* **Problem description**
No pictures go into the copy. Write out every line below exactly.

────────

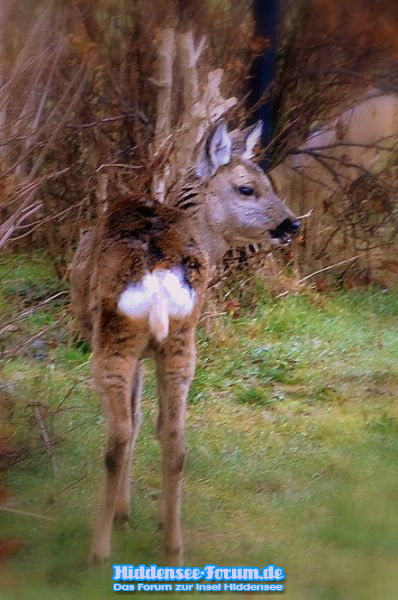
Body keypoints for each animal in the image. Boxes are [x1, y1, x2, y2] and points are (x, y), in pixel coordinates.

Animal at [69, 119, 298, 564]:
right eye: (248, 188)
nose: (291, 224)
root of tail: (157, 278)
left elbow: (135, 421)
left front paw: (123, 512)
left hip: (115, 336)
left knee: (119, 435)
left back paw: (99, 549)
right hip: (181, 340)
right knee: (176, 439)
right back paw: (172, 545)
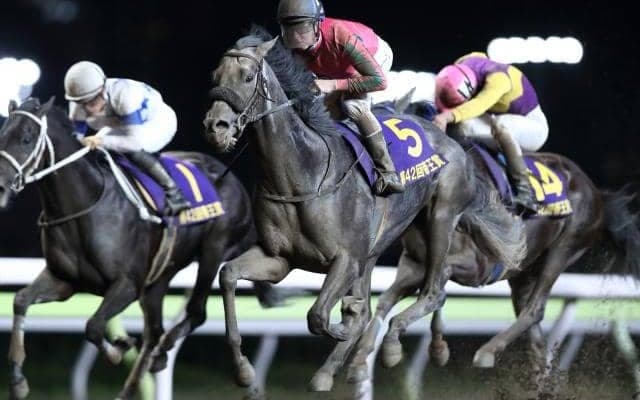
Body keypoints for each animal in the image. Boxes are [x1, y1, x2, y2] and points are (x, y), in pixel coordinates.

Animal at [0, 97, 283, 400]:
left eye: (27, 138)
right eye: (2, 134)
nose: (2, 185)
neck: (84, 206)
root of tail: (230, 178)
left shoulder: (127, 284)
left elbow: (94, 326)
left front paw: (119, 347)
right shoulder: (64, 281)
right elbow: (20, 301)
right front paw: (17, 381)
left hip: (213, 249)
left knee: (194, 313)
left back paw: (169, 352)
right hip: (159, 278)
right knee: (154, 332)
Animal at [202, 25, 527, 392]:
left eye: (247, 76)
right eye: (215, 75)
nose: (215, 127)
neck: (303, 172)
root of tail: (450, 141)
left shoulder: (346, 259)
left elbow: (319, 316)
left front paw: (347, 322)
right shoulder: (280, 259)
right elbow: (228, 275)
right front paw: (244, 370)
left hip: (441, 216)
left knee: (434, 292)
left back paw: (394, 346)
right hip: (385, 244)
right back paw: (336, 369)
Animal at [345, 98, 640, 395]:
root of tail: (597, 193)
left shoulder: (478, 265)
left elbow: (431, 287)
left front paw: (412, 345)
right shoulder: (413, 264)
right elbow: (385, 301)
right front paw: (360, 360)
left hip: (563, 248)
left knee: (535, 309)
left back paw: (487, 352)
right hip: (523, 274)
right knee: (534, 330)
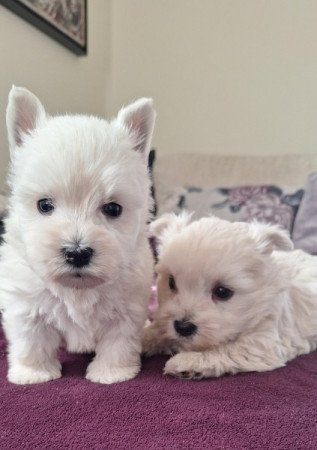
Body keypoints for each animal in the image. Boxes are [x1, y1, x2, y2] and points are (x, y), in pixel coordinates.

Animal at [0, 86, 156, 384]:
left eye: (113, 208)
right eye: (44, 205)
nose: (77, 253)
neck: (78, 290)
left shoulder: (127, 308)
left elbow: (118, 342)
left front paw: (111, 373)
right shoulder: (27, 305)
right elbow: (31, 341)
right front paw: (33, 373)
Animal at [143, 213, 316, 378]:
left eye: (222, 292)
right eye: (171, 283)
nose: (182, 327)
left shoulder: (263, 341)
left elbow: (226, 350)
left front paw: (187, 360)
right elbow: (157, 330)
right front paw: (142, 339)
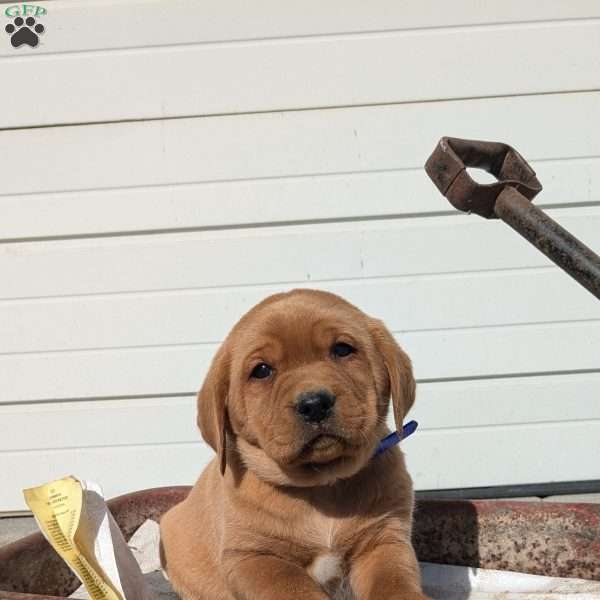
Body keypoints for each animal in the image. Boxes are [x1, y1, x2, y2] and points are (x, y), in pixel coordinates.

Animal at [162, 288, 428, 596]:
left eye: (342, 349)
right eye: (262, 370)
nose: (314, 404)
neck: (322, 486)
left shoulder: (384, 540)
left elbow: (394, 583)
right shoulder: (252, 557)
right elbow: (294, 588)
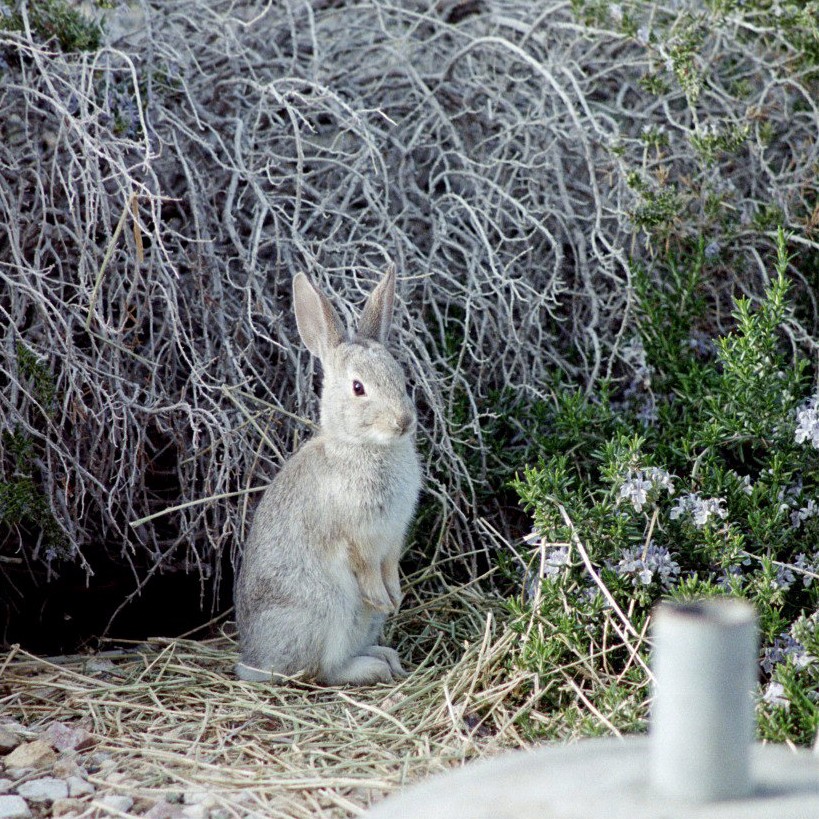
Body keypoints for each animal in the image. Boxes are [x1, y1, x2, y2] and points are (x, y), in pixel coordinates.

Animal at [232, 264, 420, 684]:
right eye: (358, 388)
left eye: (402, 378)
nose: (403, 421)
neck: (363, 446)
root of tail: (254, 661)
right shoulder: (357, 535)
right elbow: (367, 566)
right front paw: (383, 596)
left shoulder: (393, 536)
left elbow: (390, 564)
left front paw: (396, 597)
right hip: (327, 607)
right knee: (321, 672)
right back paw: (374, 667)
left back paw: (388, 657)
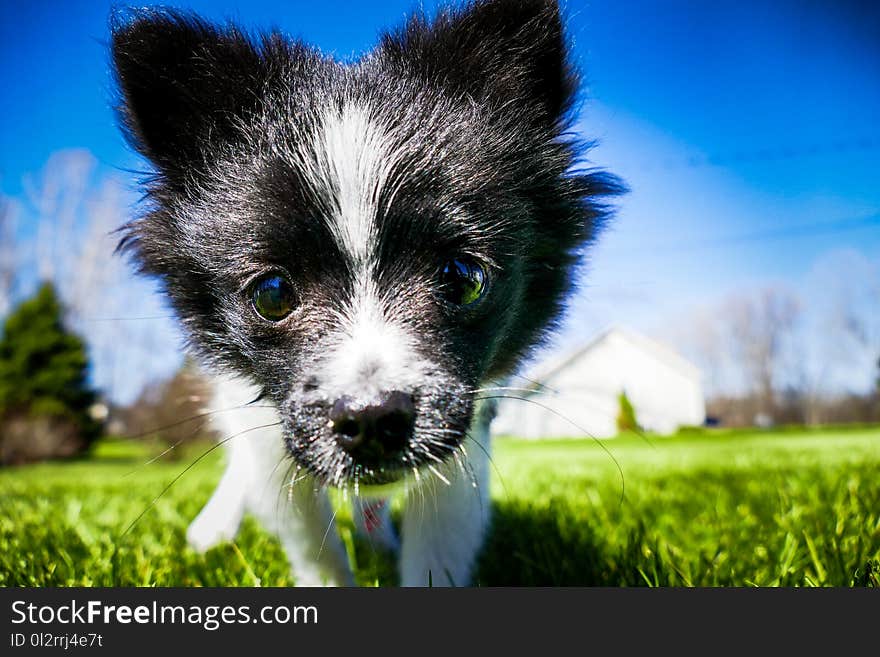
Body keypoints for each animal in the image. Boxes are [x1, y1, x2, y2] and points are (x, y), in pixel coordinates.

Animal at [110, 0, 620, 584]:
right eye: (272, 294)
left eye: (463, 278)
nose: (373, 418)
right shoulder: (267, 424)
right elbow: (311, 542)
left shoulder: (466, 426)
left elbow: (436, 547)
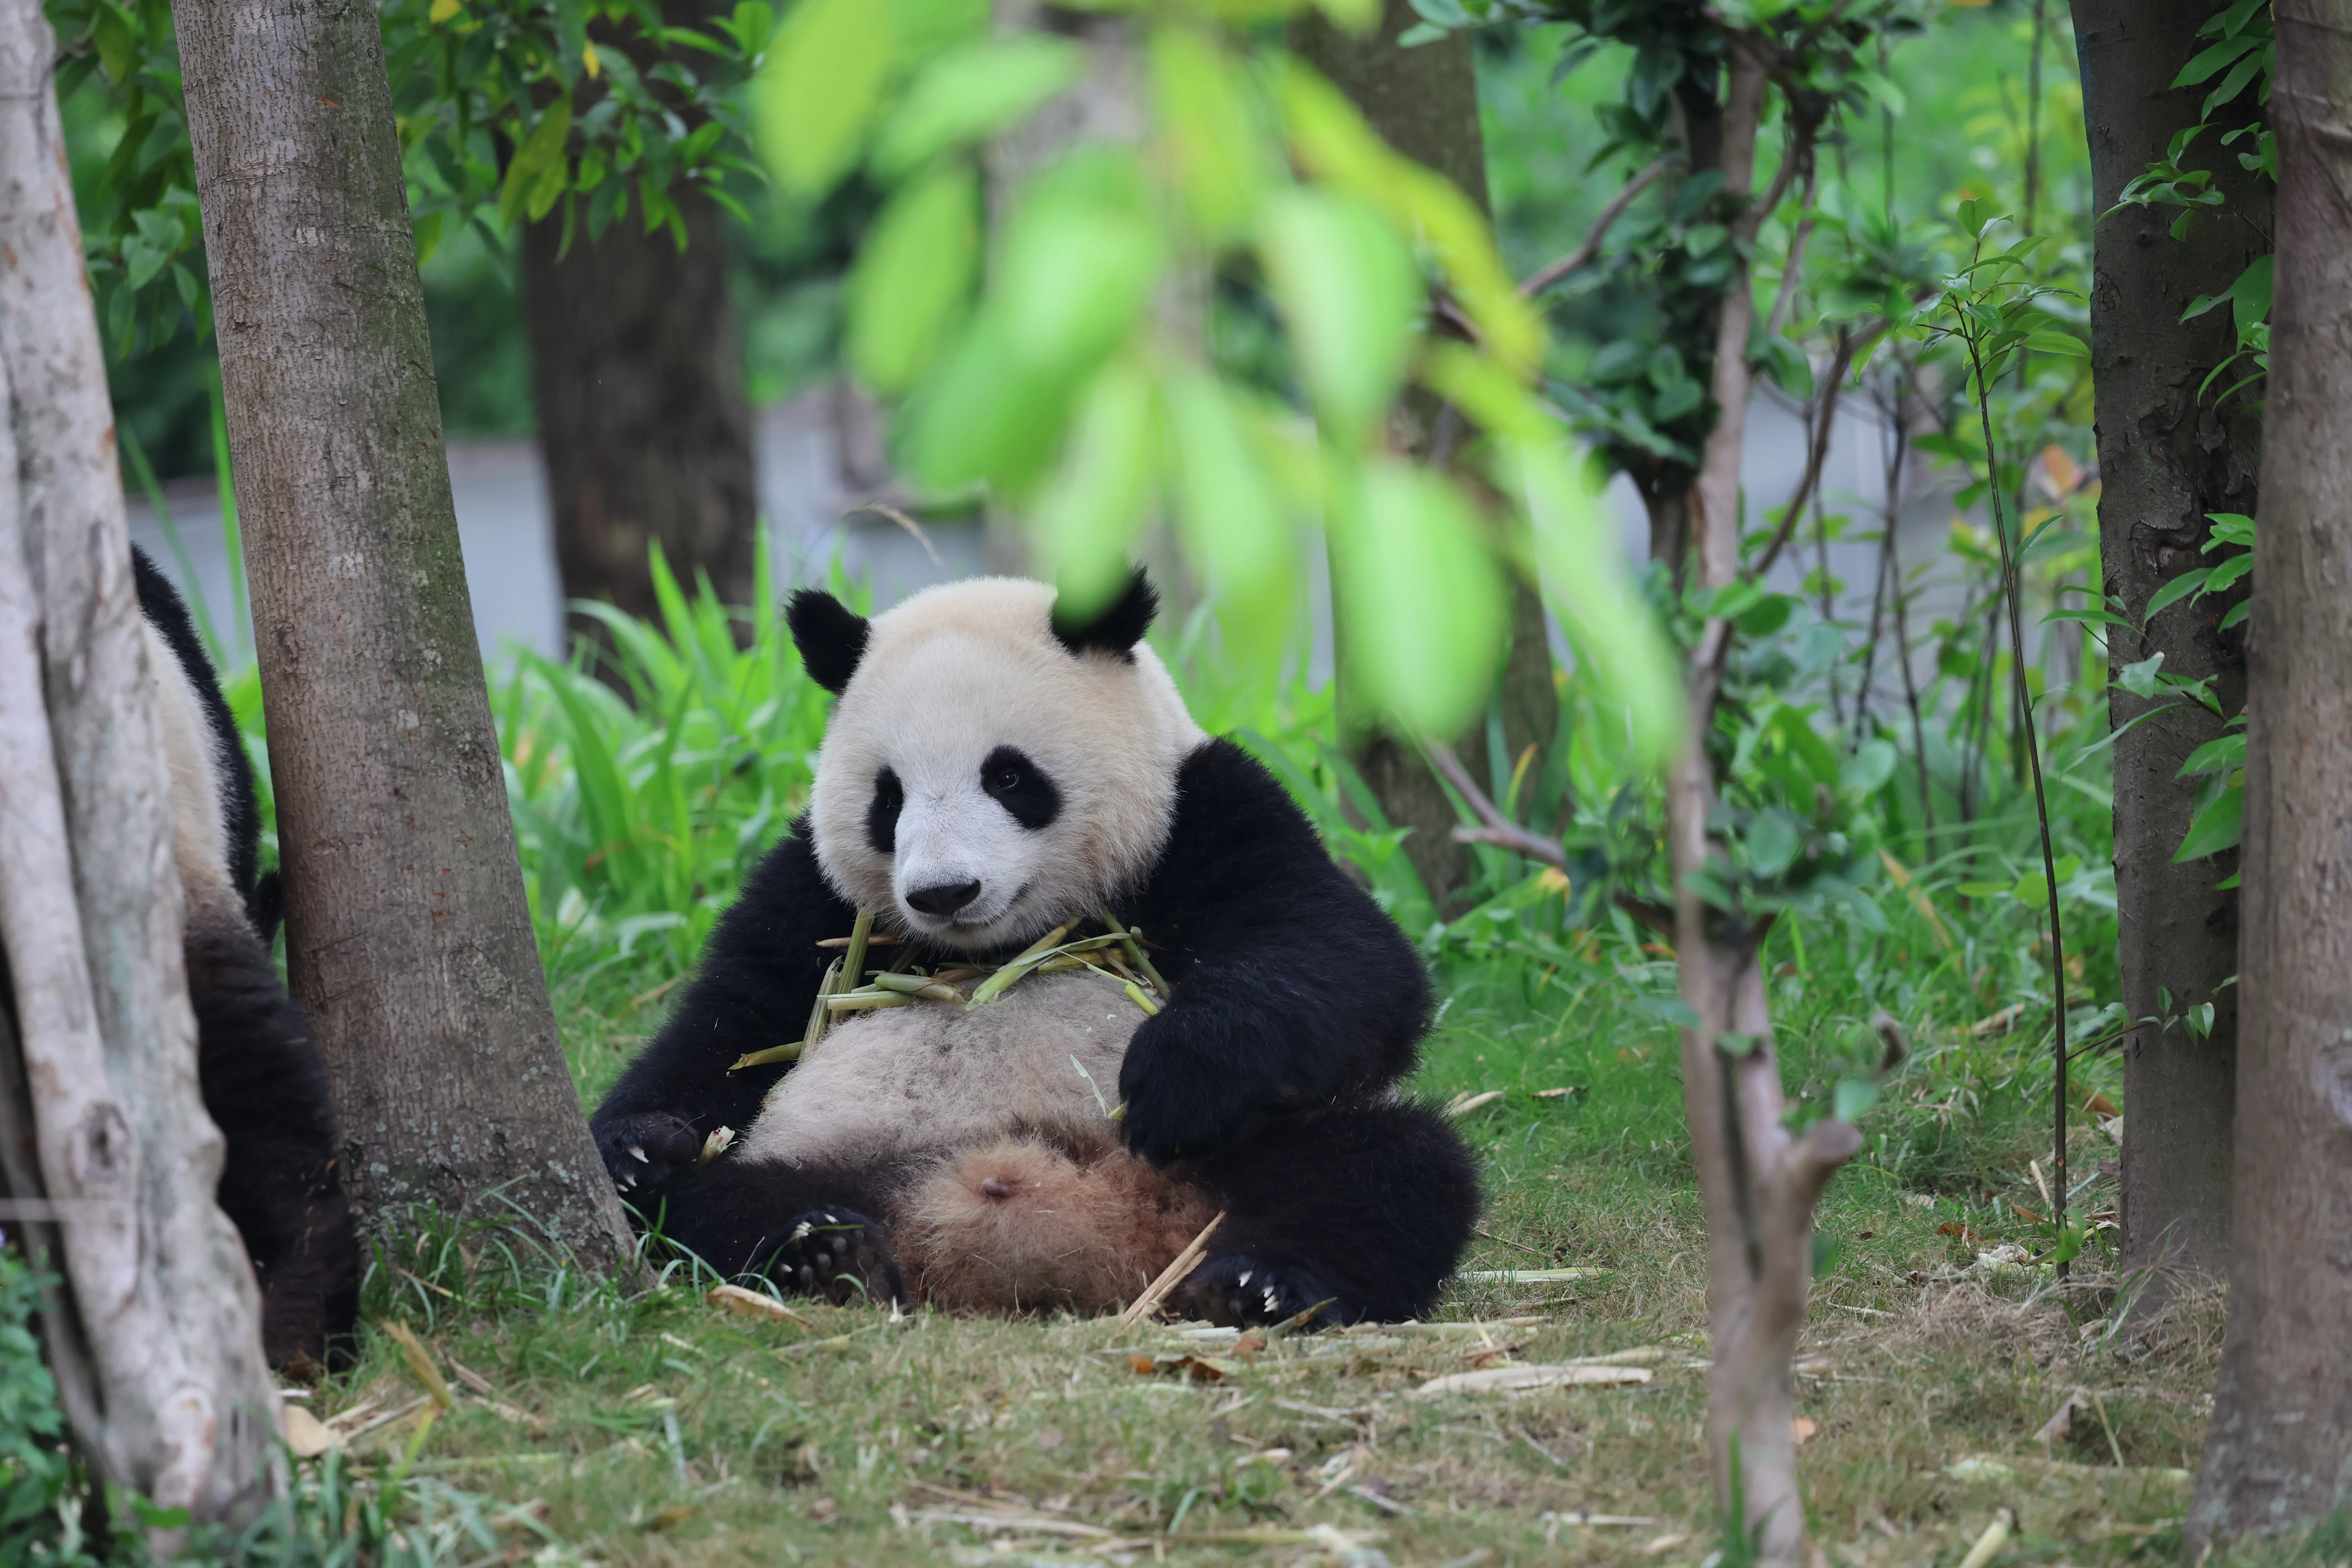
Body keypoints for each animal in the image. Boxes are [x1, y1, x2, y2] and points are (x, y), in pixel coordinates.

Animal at [591, 569, 1480, 1325]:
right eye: (889, 796)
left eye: (1010, 777)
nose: (943, 892)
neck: (1006, 944)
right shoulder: (817, 895)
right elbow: (734, 1022)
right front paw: (635, 1141)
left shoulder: (1200, 809)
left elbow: (1341, 956)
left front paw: (1176, 1076)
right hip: (842, 1156)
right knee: (701, 1206)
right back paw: (820, 1249)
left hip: (1224, 1162)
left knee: (1388, 1167)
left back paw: (1259, 1285)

────────

* **Answer to the exercise**
Body keypoints for each animal in the image. Boxes are [x1, y1, x2, y2] and points are (x, y), in pixel coordinates.

Animal at [69, 119, 298, 564]:
right eye: (248, 188)
nose: (291, 224)
root of tail: (157, 278)
left elbow: (135, 421)
left front paw: (123, 512)
left hip: (115, 336)
left knee: (119, 435)
left back paw: (99, 549)
right hip: (181, 340)
right knee: (176, 439)
right back paw: (172, 545)
Body keypoints for each animal in the image. Boxes are [x1, y1, x2, y2] and points are (x, y), in pixel coordinates.

Animal at [0, 97, 283, 400]:
left eye: (27, 138)
right eye: (2, 134)
nose: (2, 185)
neck: (84, 206)
root of tail: (230, 178)
left shoulder: (127, 284)
left elbow: (94, 326)
left front paw: (119, 347)
right shoulder: (64, 281)
right elbow: (20, 301)
right front paw: (17, 381)
left hip: (213, 249)
left knee: (194, 313)
left back paw: (169, 352)
right hip: (159, 278)
right knee: (154, 332)
Animal at [202, 25, 527, 392]:
left eye: (247, 76)
right eye: (215, 75)
nose: (215, 127)
neck: (303, 172)
root of tail: (450, 141)
left shoulder: (346, 259)
left elbow: (319, 316)
left front paw: (347, 322)
right shoulder: (280, 259)
right elbow: (228, 275)
right front paw: (244, 370)
left hip: (441, 216)
left knee: (434, 292)
left back paw: (394, 346)
right hip: (385, 244)
right back paw: (336, 369)
Animal at [345, 98, 640, 395]:
root of tail: (597, 193)
left shoulder: (478, 265)
left elbow: (431, 287)
left front paw: (412, 345)
right shoulder: (413, 264)
right elbow: (385, 301)
right front paw: (360, 360)
left hip: (563, 248)
left knee: (535, 309)
left back paw: (487, 352)
right hip: (523, 274)
right knee: (534, 330)
Body keypoints for each animal in the image. Boxes are [x1, y1, x2, y2] and points are (x, y), in pixel coordinates.

Animal at [0, 86, 156, 384]:
left eye: (113, 208)
right eye: (44, 205)
nose: (77, 253)
neck: (78, 290)
left shoulder: (127, 308)
left elbow: (118, 342)
left front paw: (111, 373)
right shoulder: (27, 305)
right elbow: (31, 341)
right front paw: (33, 373)
Animal at [143, 213, 316, 378]:
left eye: (222, 292)
right eye: (171, 283)
nose: (182, 327)
left shoulder: (263, 341)
left elbow: (226, 350)
left front paw: (187, 360)
right elbow: (157, 330)
right front paw: (142, 339)
Body keypoints for each animal in the image. Boxes are [x1, y1, x2, y2] and points are (x, y), in pixel coordinates.

Animal at [162, 288, 428, 596]:
left eye: (342, 349)
right eye: (262, 370)
nose: (314, 404)
neck: (322, 486)
left shoulder: (384, 540)
left elbow: (394, 583)
right shoulder: (252, 557)
right elbow: (294, 588)
Body keypoints for each animal in the image. Boxes are [x1, y1, x2, y2] and points are (x, y), in pixel coordinates.

Animal at [232, 264, 420, 684]:
right eye: (358, 388)
left eye: (402, 378)
nose: (403, 421)
neck: (363, 446)
root of tail: (254, 661)
right shoulder: (357, 535)
right elbow: (367, 566)
right front paw: (383, 596)
left shoulder: (393, 536)
left elbow: (390, 564)
left front paw: (396, 597)
right hip: (327, 607)
right knee: (321, 672)
right back paw: (374, 667)
left back paw: (388, 657)
Body keypoints for each animal in the image. Boxes are [x1, y1, x2, y2] and points are (x, y), in pixel coordinates.

Animal at [110, 0, 620, 584]:
right eye: (272, 294)
left eye: (463, 278)
nose: (373, 418)
right shoulder: (267, 424)
right elbow: (311, 542)
left shoulder: (466, 426)
left elbow: (436, 547)
Body keypoints for each animal in the image. Boxes are [x1, y1, x2, y2] and points are (x, y), in pixel coordinates.

Animal at [591, 569, 1480, 1325]:
right eye: (889, 796)
left eye: (1010, 777)
nose: (943, 892)
neck: (1006, 944)
right shoulder: (817, 895)
right elbow: (734, 1022)
right front paw: (635, 1141)
left shoulder: (1200, 809)
left elbow: (1341, 956)
left front paw: (1176, 1076)
right hip: (842, 1156)
right knee: (701, 1206)
right back paw: (820, 1249)
left hip: (1224, 1162)
left knee: (1388, 1167)
left back paw: (1259, 1285)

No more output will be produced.